* PROBLEM REQUIREMENTS
Reproduce the book review below word for word, in full.

* TEXT BLOCK
+ + + + +

This week: a literary adventure about a movie crew in the jungles of Honduras, plus the painting that shocked the world.

Madness is Better than Defeat

Ned Beauman. Knopf, $26.95 (416p) ISBN 978-0-385-35299-4

In this rowdy, thoroughly satisfying literary adventure, Beauman (Glow) takes readers deep into the jungle of Honduras. An eclectic Hollywood film crew sets out to film on location at a mysterious Mayan temple, but they arrive to find that another group of Americans got there the day before and is disassembling the temple in order to take it back as a trophy for their wealthy benefactor. There is a standoff between the two groups: the days turn into weeks and the weeks into years. After 18 years, the two factions have turned into minisocieties acting out a sort of proxy war on behalf of their two backers. The extensive cast includes a relentless newspaper gossip columnist on one side and a burgeoning ethnologist on the other. Somehow, the film crew uses the silver they find to manufacture film stock from scratch and produce millions of feet of footage that ultimately end up in a secret government archive. Yet, the mystery that eludes both camps—and the reason secret agents are circling the situation—is what’s inside the temple itself. Exquisitely comic and absurd, Beauman’s imaginative novel brims with the snappy dialogue, vivid scenery, and converging story lines of an old Hollywood classic; it also says something essential about the nature of film and memory.

+ + + + +

* PROVIDED DATA

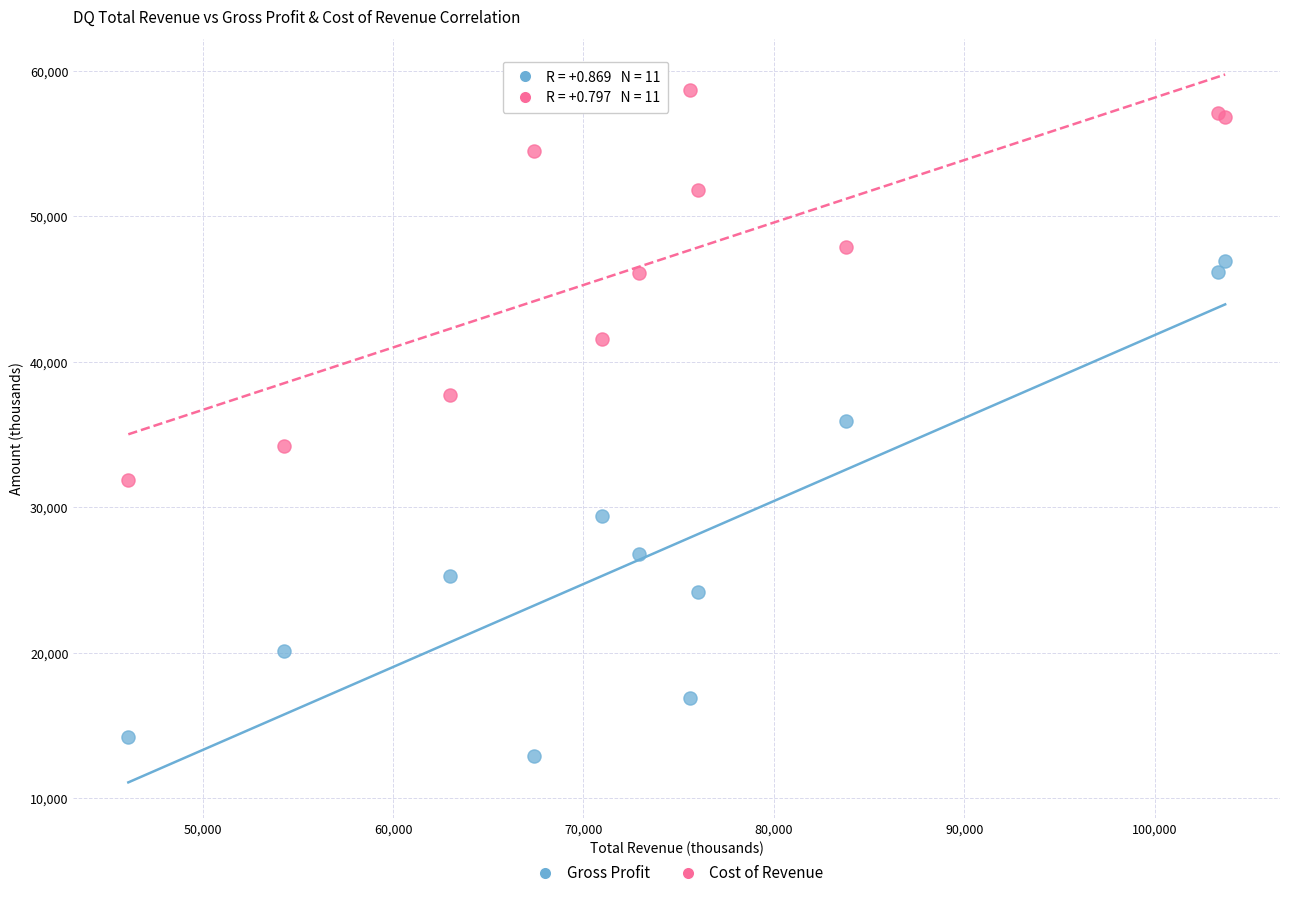

What is the X range (max minus min) for the scatter plot?

57600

+ + + + +

* WORKED SOLUTION
This week: a literary adventure about a movie crew in the jungles of Honduras, plus the painting that shocked the world.

Madness is Better than Defeat

Ned Beauman. Knopf, $26.95 (416p) ISBN 978-0-385-35299-4

In this rowdy, thoroughly satisfying literary adventure, Beauman (Glow) takes readers deep into the jungle of Honduras. An eclectic Hollywood film crew sets out to film on location at a mysterious Mayan temple, but they arrive to find that another group of Americans got there the day before and is disassembling the temple in order to take it back as a trophy for their wealthy benefactor. There is a standoff between the two groups: the days turn into weeks and the weeks into years. After 18 years, the two factions have turned into minisocieties acting out a sort of proxy war on behalf of their two backers. The extensive cast includes a relentless newspaper gossip columnist on one side and a burgeoning ethnologist on the other. Somehow, the film crew uses the silver they find to manufacture film stock from scratch and produce millions of feet of footage that ultimately end up in a secret government archive. Yet, the mystery that eludes both camps—and the reason secret agents are circling the situation—is what’s inside the temple itself. Exquisitely comic and absurd, Beauman’s imaginative novel brims with the snappy dialogue, vivid scenery, and converging story lines of an old Hollywood classic; it also says something essential about the nature of film and memory.